Sur cette réflexion, j’ai consulté les offres de Thurgau Travel afin de me faire une idée sur les options pour un voyage ATE-compatible. L’entreprise familiale suisse-allemande propose des croisières fluviales dans le monde entier. Des bateaux à taille humaine sillonnent les eaux de 25 pays avec une offre très fournie. J’opte évidemment pour un voyage en Europe, dont le port de départ et d’arrivée soit accessible en bus ou en train depuis la Suisse. Ce sera le Danube et ses villes mythiques, de l’Allemagne à la Hongrie.

Embarquement en Allemagne

Le voyage commence à la gare de Zurich, d’où le bus part en direction du lac de Constance puis de la Bavière. Le bateau attend ses passagers dans la jolie ville de Passau. À bord, un équipage aux petits soins accueille les 140 voyageurs.

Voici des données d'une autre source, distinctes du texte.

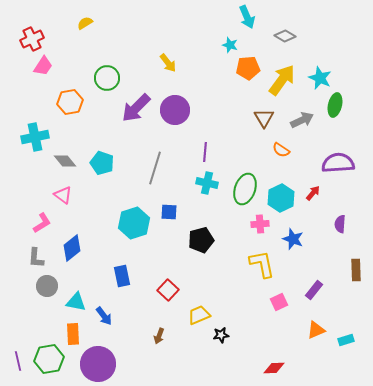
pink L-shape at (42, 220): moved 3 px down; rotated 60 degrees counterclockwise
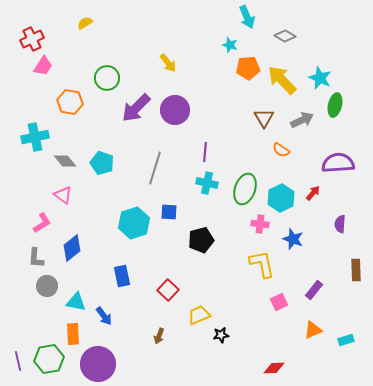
yellow arrow at (282, 80): rotated 80 degrees counterclockwise
orange hexagon at (70, 102): rotated 20 degrees clockwise
pink cross at (260, 224): rotated 12 degrees clockwise
orange triangle at (316, 330): moved 3 px left
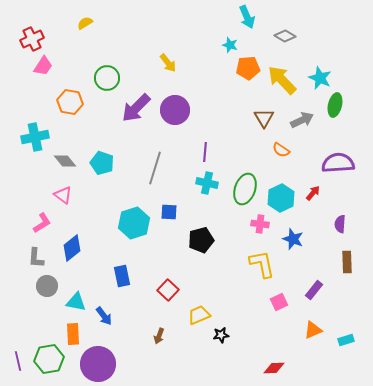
brown rectangle at (356, 270): moved 9 px left, 8 px up
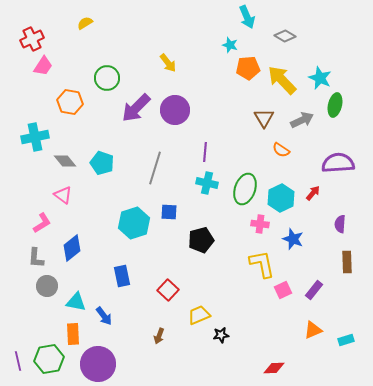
pink square at (279, 302): moved 4 px right, 12 px up
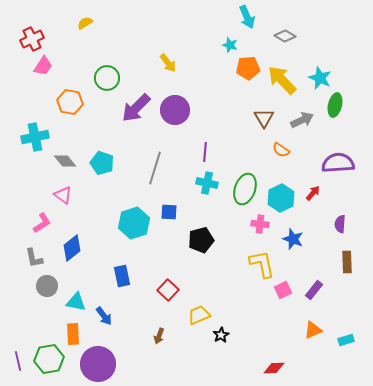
gray L-shape at (36, 258): moved 2 px left; rotated 15 degrees counterclockwise
black star at (221, 335): rotated 21 degrees counterclockwise
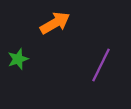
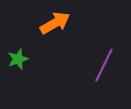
purple line: moved 3 px right
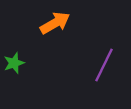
green star: moved 4 px left, 4 px down
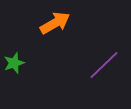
purple line: rotated 20 degrees clockwise
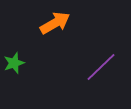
purple line: moved 3 px left, 2 px down
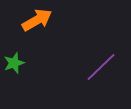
orange arrow: moved 18 px left, 3 px up
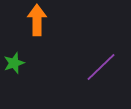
orange arrow: rotated 60 degrees counterclockwise
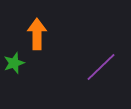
orange arrow: moved 14 px down
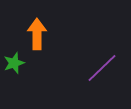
purple line: moved 1 px right, 1 px down
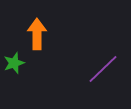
purple line: moved 1 px right, 1 px down
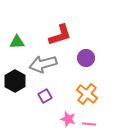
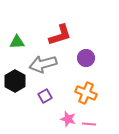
orange cross: moved 1 px left, 1 px up; rotated 15 degrees counterclockwise
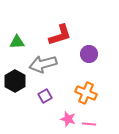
purple circle: moved 3 px right, 4 px up
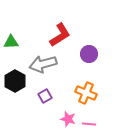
red L-shape: rotated 15 degrees counterclockwise
green triangle: moved 6 px left
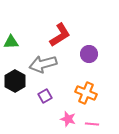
pink line: moved 3 px right
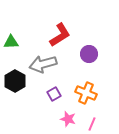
purple square: moved 9 px right, 2 px up
pink line: rotated 72 degrees counterclockwise
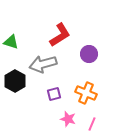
green triangle: rotated 21 degrees clockwise
purple square: rotated 16 degrees clockwise
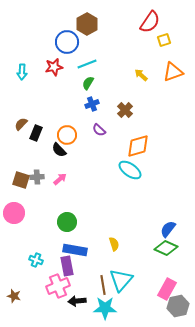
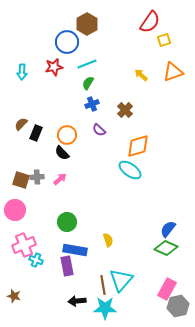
black semicircle: moved 3 px right, 3 px down
pink circle: moved 1 px right, 3 px up
yellow semicircle: moved 6 px left, 4 px up
pink cross: moved 34 px left, 41 px up
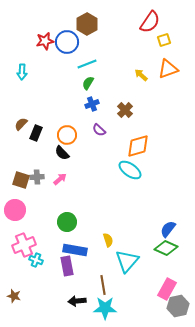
red star: moved 9 px left, 26 px up
orange triangle: moved 5 px left, 3 px up
cyan triangle: moved 6 px right, 19 px up
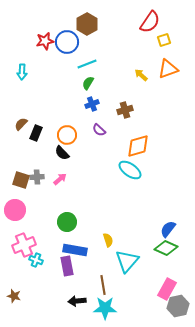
brown cross: rotated 28 degrees clockwise
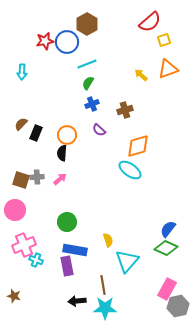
red semicircle: rotated 15 degrees clockwise
black semicircle: rotated 49 degrees clockwise
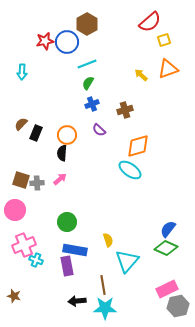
gray cross: moved 6 px down
pink rectangle: rotated 35 degrees clockwise
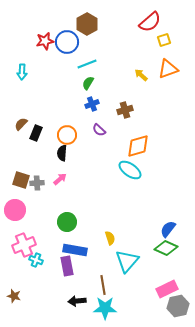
yellow semicircle: moved 2 px right, 2 px up
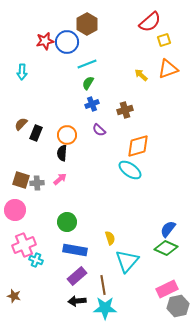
purple rectangle: moved 10 px right, 10 px down; rotated 60 degrees clockwise
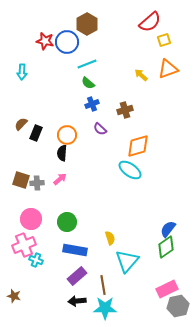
red star: rotated 24 degrees clockwise
green semicircle: rotated 80 degrees counterclockwise
purple semicircle: moved 1 px right, 1 px up
pink circle: moved 16 px right, 9 px down
green diamond: moved 1 px up; rotated 60 degrees counterclockwise
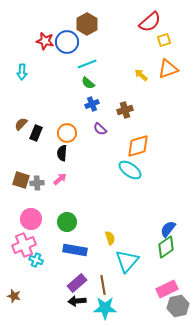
orange circle: moved 2 px up
purple rectangle: moved 7 px down
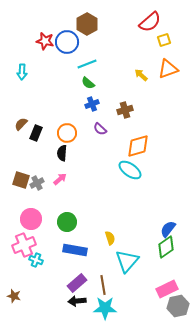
gray cross: rotated 24 degrees counterclockwise
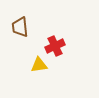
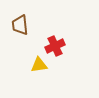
brown trapezoid: moved 2 px up
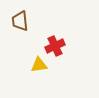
brown trapezoid: moved 4 px up
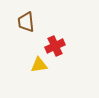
brown trapezoid: moved 6 px right, 1 px down
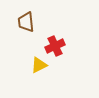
yellow triangle: rotated 18 degrees counterclockwise
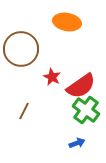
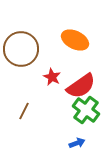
orange ellipse: moved 8 px right, 18 px down; rotated 16 degrees clockwise
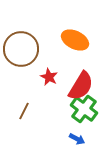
red star: moved 3 px left
red semicircle: rotated 24 degrees counterclockwise
green cross: moved 2 px left, 1 px up
blue arrow: moved 4 px up; rotated 49 degrees clockwise
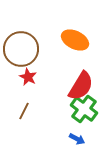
red star: moved 21 px left
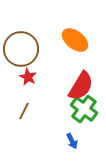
orange ellipse: rotated 12 degrees clockwise
blue arrow: moved 5 px left, 2 px down; rotated 35 degrees clockwise
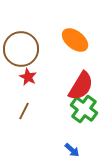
blue arrow: moved 9 px down; rotated 21 degrees counterclockwise
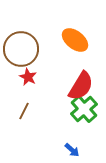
green cross: rotated 12 degrees clockwise
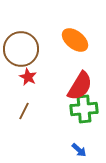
red semicircle: moved 1 px left
green cross: rotated 36 degrees clockwise
blue arrow: moved 7 px right
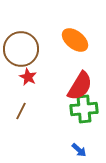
brown line: moved 3 px left
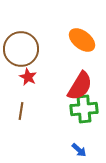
orange ellipse: moved 7 px right
brown line: rotated 18 degrees counterclockwise
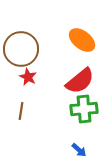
red semicircle: moved 5 px up; rotated 20 degrees clockwise
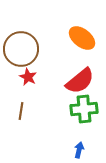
orange ellipse: moved 2 px up
blue arrow: rotated 119 degrees counterclockwise
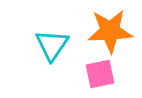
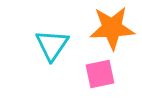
orange star: moved 2 px right, 3 px up
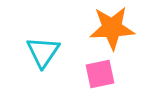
cyan triangle: moved 9 px left, 7 px down
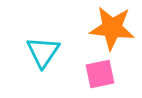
orange star: rotated 9 degrees clockwise
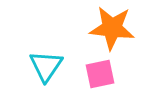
cyan triangle: moved 3 px right, 14 px down
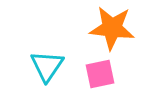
cyan triangle: moved 1 px right
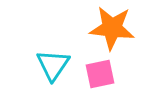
cyan triangle: moved 6 px right, 1 px up
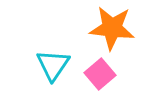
pink square: rotated 28 degrees counterclockwise
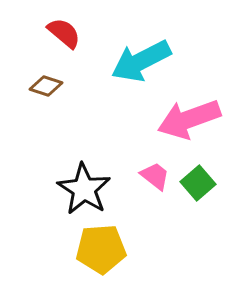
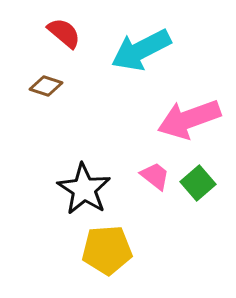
cyan arrow: moved 11 px up
yellow pentagon: moved 6 px right, 1 px down
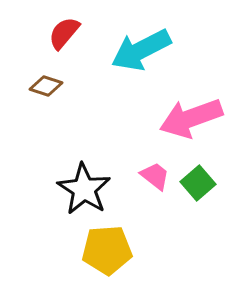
red semicircle: rotated 90 degrees counterclockwise
pink arrow: moved 2 px right, 1 px up
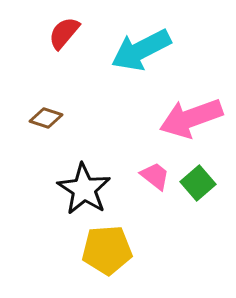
brown diamond: moved 32 px down
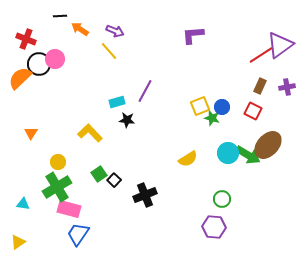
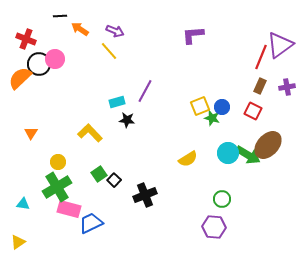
red line: moved 2 px down; rotated 35 degrees counterclockwise
blue trapezoid: moved 13 px right, 11 px up; rotated 30 degrees clockwise
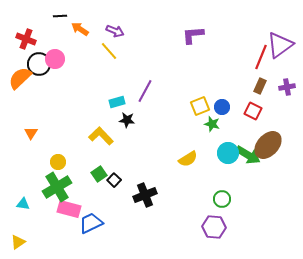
green star: moved 6 px down
yellow L-shape: moved 11 px right, 3 px down
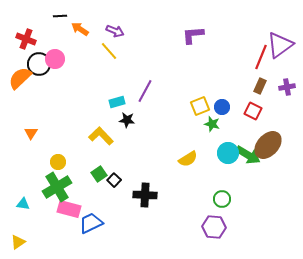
black cross: rotated 25 degrees clockwise
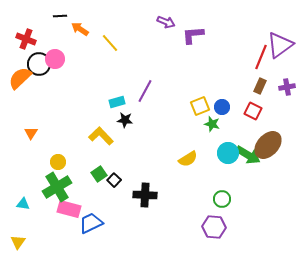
purple arrow: moved 51 px right, 9 px up
yellow line: moved 1 px right, 8 px up
black star: moved 2 px left
yellow triangle: rotated 21 degrees counterclockwise
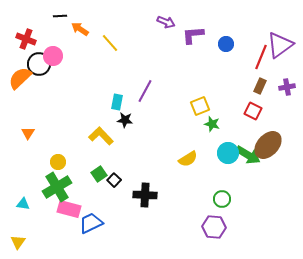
pink circle: moved 2 px left, 3 px up
cyan rectangle: rotated 63 degrees counterclockwise
blue circle: moved 4 px right, 63 px up
orange triangle: moved 3 px left
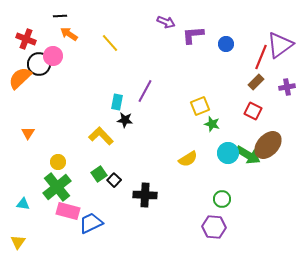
orange arrow: moved 11 px left, 5 px down
brown rectangle: moved 4 px left, 4 px up; rotated 21 degrees clockwise
green cross: rotated 8 degrees counterclockwise
pink rectangle: moved 1 px left, 2 px down
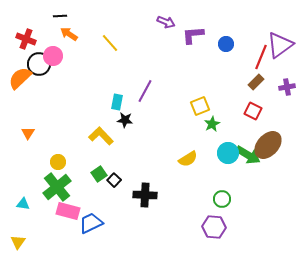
green star: rotated 28 degrees clockwise
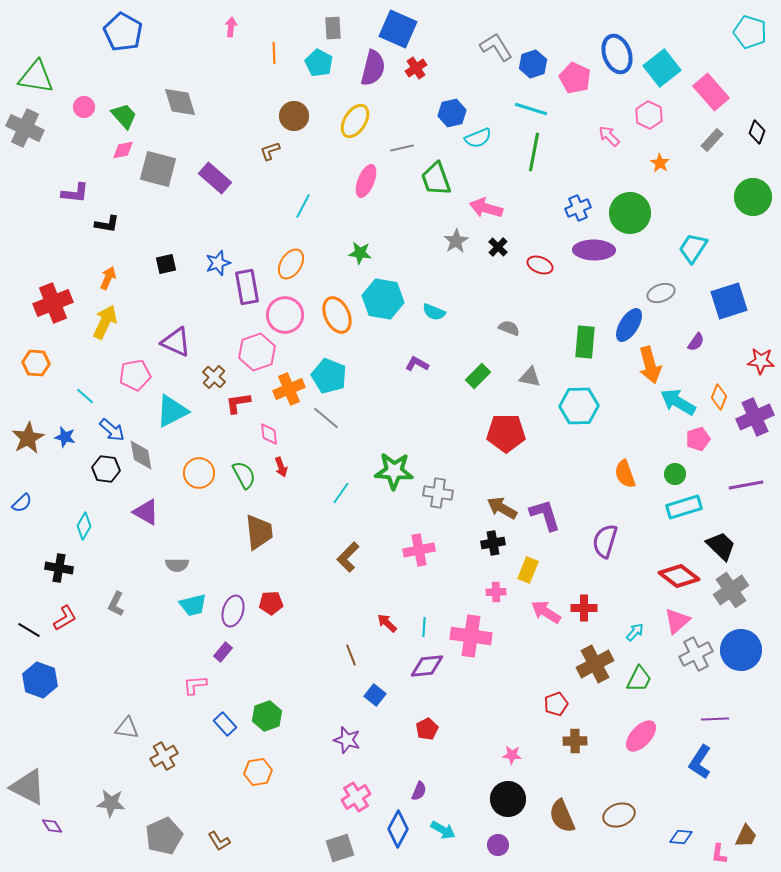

En toute fin de journée, nous larguons les amarres pour une nuit de navigation à travers l’Autriche. Le Danube est beau, mais pas aussi bleu que le laisse penser Strauss dans sa plus célèbre valse. Ses eaux calmes sont bordées de collines et de forêts dont elles reflètent le camaïeu de verts. Le bateau file silencieusement tandis que le soleil plonge derrière l’horizon.

Splendeurs d’Autriche

Nous atteignons Melk au petit matin. Première étape de notre voyage, la ville de Basse-Autriche est connue pour son abbaye bénédictine qui surplombe le Danube. Ses façades jaunes et blanches renferment plusieurs siècles d’histoire et de véritables joyaux d’architecture. On admire notamment la richesse de la grande église et la beauté de la bibliothèque.

Depuis le bateau, on contemple les paysages de la vallée de la Wachau. Les côteaux flanqués de vignes et d’abricotiers, les villages aux belles églises et la verdure, toujours omniprésente. Nous accostons à Vienne dans la soirée. La capitale autrichienne nous accueille le temps de profiter de son impressionnant décor et de son ambiance unique. La journée suivante nous permettra de nous aventurer dans son centre historique et ses majestueux palais où règne une fraîcheur bienvenue. Les rues sont animées et l’été accroche des sourires sur les visages.

Entre Buda et Pest

Au matin suivant, un rayon de soleil filtre par la fenêtre de la cabine. Sur la rive, le Parlement de Budapest nous accueille, imposant palais à l’image de la puissance de la Hongrie du début du 20e siècle. La capitale bouillonnante est née de la fusion de Buda et de Pest. Sur la rive occidentale, Buda est le quartier historique et aristocratique. On y trouve le château, le Bastion des pêcheurs et l’église Notre-Dame-de-l’Assomption de Budavár, dont le toit coloré rappelle la cathédrale Saint-Étienne de Vienne. Depuis les hauteurs, on profite d’un coup d’œil sur la ville et les eaux scintillantes du Danube.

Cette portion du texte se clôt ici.